O 1º Tribunal do Júri de São Luís condenou Maria Eduarda Marques a 21 anos, 11 meses e 26 dias de prisão por tentar matar a própria mãe enquanto ela estava internada no Hospital Geral da Vila Luizão, na capital maranhense. A sentença foi proferida após julgamento realizado na terça-feira (23), no Fórum Desembargador Sarney Costa, e o juiz Gilberto de Moura Lima determinou o cumprimento imediato da pena.
De acordo com a denúncia apresentada pelo Ministério Público do Maranhão (MP-MA), os crimes ocorreram nos dias 24 e 27 de abril de 2025. A acusação sustentou que Maria Eduarda tentou envenenar a mãe, Sandra Maria Marques, utilizando uma substância tóxica conhecida como “chumbinho” enquanto a vítima recebia tratamento hospitalar.
A investigação apontou que a primeira tentativa ocorreu quando a filha, que acompanhava a mãe durante a internação, pediu a uma técnica de enfermagem que substituísse o medicamento administrado pela equipe médica por outro levado por ela, alegando que seria mais adequado. Ao analisar o frasco entregue, a profissional percebeu a presença de partículas estranhas e comunicou imediatamente a médica responsável, que identificou indícios de adulteração e encaminhou o material para perícia.
Três dias depois, segundo o Ministério Público, Maria Eduarda voltou ao hospital levando outro frasco de medicamento e solicitou que ele fosse aplicado na mãe, afirmando que o remédio havia desaparecido durante o plantão anterior e seria necessário para ajudá-la a dormir. A equipe médica novamente desconfiou da substância apresentada, acionou a direção do hospital e comunicou o caso à polícia.
Os exames periciais confirmaram a presença da substância tóxica no organismo da vítima.
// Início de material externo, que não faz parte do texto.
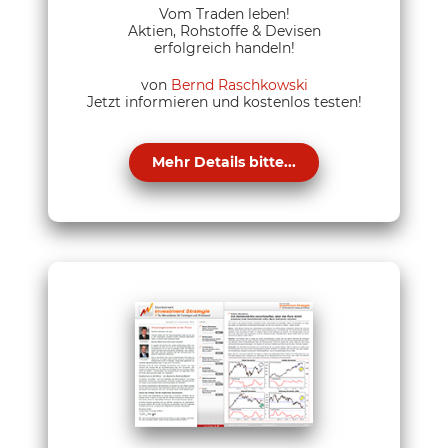
Vom Traden leben!
Aktien, Rohstoffe & Devisen
erfolgreich handeln!
von
Bernd Raschkowski
Jetzt informieren und kostenlos testen!
Mehr Details bitte...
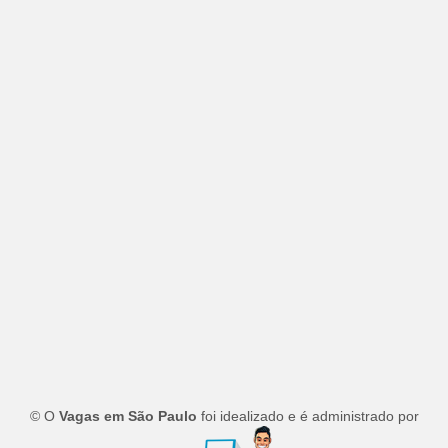
© O
Vagas em São Paulo
foi idealizado e é administrado por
Conforme os autos, Sandra Maria Marques sobreviveu graças à rápida atuação dos profissionais de saúde, que impediram que as tentativas de envenenamento tivessem consequências fatais.
Durante o julgamento, o Conselho de Sentença reconheceu que a ré praticou tentativa de feminicídio em contexto de violência familiar. Também foram acolhidas as qualificadoras relacionadas ao uso de veneno e ao emprego de recurso que dificultou a defesa da vítima. O Ministério Público ainda sustentou as agravantes pelo fato de o crime ter sido cometido contra ascendente — a própria mãe — e contra uma pessoa enferma e hospitalizada.
Ao longo da sessão foram ouvidas oito testemunhas, além do interrogatório da acusada. Após os crimes, Maria Eduarda deixou São Luís e passou a residir em Santa Rita, onde foi presa em julho de 2025, quando saía de uma academia. Desde então, permaneceu à disposição da Justiça até o julgamento realizado nesta semana.